Division by zero with apex after 217 epoch

krishansubudhi · February 20, 2020, 7:48am

Hi I am training a Bert model with amp O2 using 64 gpus . It trains successfully for 217 epochs but at 218th epoch, the loss scale goes down rapidly and model fails with division by zero error. Run does not fail when apex is disabled.

What can be the problem here?

Printed the gradients and Max param after backward . Max param is 11, gradients are Nan. Why does Nan appear ?

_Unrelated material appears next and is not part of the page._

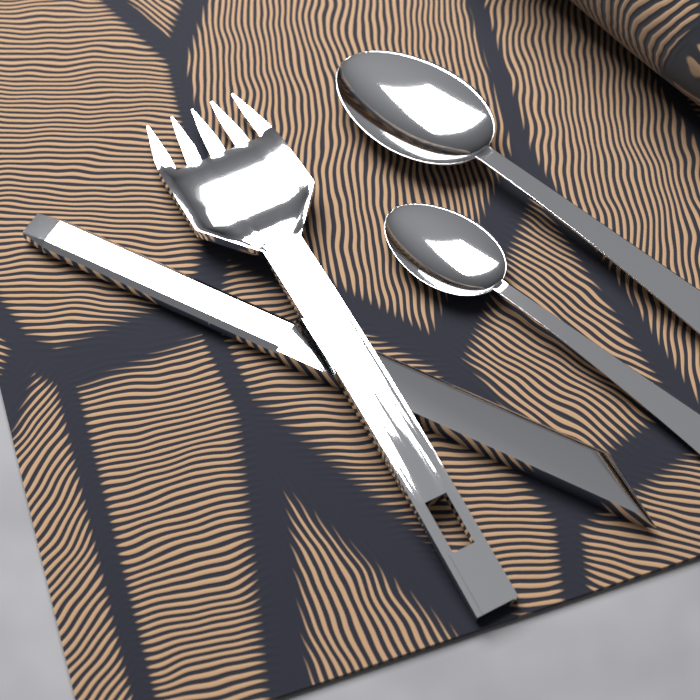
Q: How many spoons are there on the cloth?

ptrblck · February 20, 2020, 7:54am

Are you seeing a decreasing loss scaler after 217 epochs or which operation triggers the division by zero error?
If the loss scaling is going down rapidly, your model output or loss might be an invalid value (NaN or Inf) and thus all steps are skipped until the loss scaler dies.

It’s strange that this issue happens after so many epochs, so I assume your input data is clean.
Could you check the max and min absolute value of the activations during the training?

krishansubudhi · February 20, 2020, 8:17am

It’s after few steps in 217 epochs. Loss is not NaN.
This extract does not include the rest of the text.